Le Coq, la Belle Epoque familiale Convertir en PDF Version imprimable Suggérer par mail
14-07-2005

ImageLe Coq-sur-mer est né d'une idée géniale du roi Léopold II de faire connaître la côte belge aux familles francophones, majoritairement bruxelloises, à quelques encablures d'Ostende (reliée à Bruxelles par le train) par la grâce du tramway électrique.

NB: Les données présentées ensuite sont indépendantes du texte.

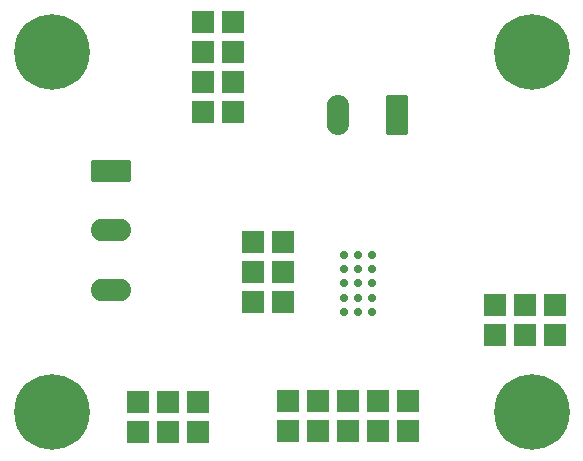
<source format=gbr>
%TF.GenerationSoftware,KiCad,Pcbnew,7.0.5.1-1-g8f565ef7f0-dirty-deb11*%
%TF.CreationDate,2023-07-05T15:04:07+00:00*%
%TF.ProjectId,DRV10987V01,44525631-3039-4383-9756-30312e6b6963,01A*%
%TF.SameCoordinates,Original*%
%TF.FileFunction,Soldermask,Top*%
%TF.FilePolarity,Negative*%
%FSLAX46Y46*%
G04 Gerber Fmt 4.6, Leading zero omitted, Abs format (unit mm)*
G04 Created by KiCad (PCBNEW 7.0.5.1-1-g8f565ef7f0-dirty-deb11) date 2023-07-05 15:04:07*
%MOMM*%
%LPD*%
G01*
G04 APERTURE LIST*
G04 Aperture macros list*
%AMRoundRect*
0 Rectangle with rounded corners*
0 $1 Rounding radius*
0 $2 $3 $4 $5 $6 $7 $8 $9 X,Y pos of 4 corners*
0 Add a 4 corners polygon primitive as box body*
4,1,4,$2,$3,$4,$5,$6,$7,$8,$9,$2,$3,0*
0 Add four circle primitives for the rounded corners*
1,1,$1+$1,$2,$3*
1,1,$1+$1,$4,$5*
1,1,$1+$1,$6,$7*
1,1,$1+$1,$8,$9*
0 Add four rect primitives between the rounded corners*
20,1,$1+$1,$2,$3,$4,$5,0*
20,1,$1+$1,$4,$5,$6,$7,0*
20,1,$1+$1,$6,$7,$8,$9,0*
20,1,$1+$1,$8,$9,$2,$3,0*%
G04 Aperture macros list end*
%ADD10C,6.400000*%
%ADD11RoundRect,0.200000X0.750000X1.500000X-0.750000X1.500000X-0.750000X-1.500000X0.750000X-1.500000X0*%
%ADD12O,1.900000X3.400000*%
%ADD13RoundRect,0.200000X0.762000X-0.762000X0.762000X0.762000X-0.762000X0.762000X-0.762000X-0.762000X0*%
%ADD14RoundRect,0.200000X-1.500000X0.750000X-1.500000X-0.750000X1.500000X-0.750000X1.500000X0.750000X0*%
%ADD15O,3.400000X1.900000*%
%ADD16RoundRect,0.200000X0.762000X0.762000X-0.762000X0.762000X-0.762000X-0.762000X0.762000X-0.762000X0*%
%ADD17RoundRect,0.200000X-0.762000X-0.762000X0.762000X-0.762000X0.762000X0.762000X-0.762000X0.762000X0*%
%ADD18C,0.700000*%
G04 APERTURE END LIST*
D10*
%TO.C,M2*%
X7400000Y40640000D03*
%TD*%
D11*
%TO.C,J11*%
X36650000Y35350000D03*
D12*
X31650000Y35350000D03*
%TD*%
D10*
%TO.C,M4*%
X7400000Y10160000D03*
%TD*%
D13*
%TO.C,J10*%
X44975000Y16700000D03*
X44975000Y19240000D03*
X47515000Y16700000D03*
X47515000Y19240000D03*
X50055000Y16700000D03*
X50055000Y19240000D03*
%TD*%
D10*
%TO.C,M3*%
X48040000Y10160000D03*
%TD*%
D13*
%TO.C,J2*%
X27400000Y8536250D03*
X27400000Y11076250D03*
X29940000Y8536250D03*
X29940000Y11076250D03*
X32480000Y8536250D03*
X32480000Y11076250D03*
X35020000Y8536250D03*
X35020000Y11076250D03*
X37560000Y8536250D03*
X37560000Y11076250D03*
%TD*%
D10*
%TO.C,M1*%
X48040000Y40640000D03*
%TD*%
D13*
%TO.C,J5*%
X14720000Y8525000D03*
X14720000Y11065000D03*
X17260000Y8525000D03*
X17260000Y11065000D03*
X19800000Y8525000D03*
X19800000Y11065000D03*
%TD*%
D14*
%TO.C,J12*%
X12425000Y30550000D03*
D15*
X12425000Y25550000D03*
X12425000Y20550000D03*
%TD*%
D16*
%TO.C,J6*%
X26965000Y19500000D03*
X24425000Y19500000D03*
X26965000Y22040000D03*
X24425000Y22040000D03*
X26965000Y24580000D03*
X24425000Y24580000D03*
%TD*%
D17*
%TO.C,J3*%
X20200000Y43180000D03*
X22740000Y43180000D03*
X20200000Y40640000D03*
X22740000Y40640000D03*
X20200000Y38100000D03*
X22740000Y38100000D03*
X20200000Y35560000D03*
X22740000Y35560000D03*
%TD*%
D18*
%TO.C,IC1*%
X34507500Y18660000D03*
X34507500Y19860000D03*
X34507500Y21060000D03*
X34507500Y22260000D03*
X34507500Y23460000D03*
X33307500Y18660000D03*
X33307500Y19860000D03*
X33307500Y21060000D03*
X33307500Y22260000D03*
X33307500Y23460000D03*
X32107500Y18660000D03*
X32107500Y19860000D03*
X32107500Y21060000D03*
X32107500Y22260000D03*
X32107500Y23460000D03*
%TD*%
M02*

</source>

Il fit construire en 1889 quelque cent villas de style Belle Epoque (aujourd'hui situées entre les deux routes royales) et, par l'entremise du Bruxellois Léon Herreboudt, les céda par bail emphytéotique à des familles bruxelloises, en quête d'une seconde résidence.
Depuis lors, ces villas (elles portent encore quasi toutes des noms en français), sises dans "La Concession" sont classées et complètent, avec la gare et une trentaine de commerces d'époque conservés et restaurés à l'identique, cet aspect charmant anglo-normand du début de siècle qui fait l'atmosphère typique du Coq.
Peu de constructions en hauteur, toits à tuiles orange (les célèbres "Pottelberg"), petits balcons, tourelles et colombages complètent ce tableau intemporel.
Les Bruxellois ont gardé de tout temps des attaches avec celle qui fut surnommée un temps "la plus francophone" de la côte, malgré la fin des baux emphytéotiques, qui vit une série de villas passer dans les mains de touristes allemands fortunés.
La commune de Woluwe-Saint-Lambert y conserve toujours, pour les vacances iodées de ses écoliers, sa villa "Joli-Bois" et nombreux sont les mouvements de jeunesse de la Capitale qui ont séjourné au "Chat Botté". Même le célèbre club équestre de l'Etrier y tenait une succursale (le manège Musette, devenu "Camargue") jusqu'au milieu des années 80.
Sans le m'as-tu-vu zoutois et la foule de Blankenberge, le Coq a gardé sa vocation familiale et sa richesse naturelle : plage de sable fin, avec ses douze plagistes louant des fauteuils rayés entre les grandes bâches à l'année, séparation de ses voisins de Wenduine et Bredene par un défilé de 157 hectares de dunes d'oyats remarquablement préservées, larges étendues boisées (feuillus et pins parasols), réservées aux promeneurs et aux cavaliers qui jouxtent les premiers polders.

Un village sympathique

Au Coq, plus qu'ailleurs, tout déplacement se fait à vélo et comme ce n'est pas très grand, tout se voit et se sait et tout le monde se parle et se connaît. Pour les Bruxellois, le Coq c'est aussi retrouver les commerçants coquois (les "Haandelaars") qui le leur rendent bien.
Des marchands de vélos qui se font la guerre l'un en face de l'autre (Catrysse, qui a les plus beaux vélos et qui est aussi bourgmestre et André, qui loue les cuistax les plus rutilants), Germain qui tient la boucherie chez Madeleine (passé sous enseigne AD Delhaize mais que tout le monde appelle encore Madeleine) et qui a toujours un beau morceau de viande qu'il va chercher spécialement pour vous, Raymond qui vous servira de plus grosses boules de glaces parce que vous revenez d'année en année ou encore le patron du Bazar Saint Rita, féru d'histoire du Coq, qui vous dénichera l'objet rare que vous cherchiez pour vos enfants dans sa caverne d'Ali Baba.
Le Coq possède enfin le plus beau parcours de golf de la côte, dans un écrin préservé et unique.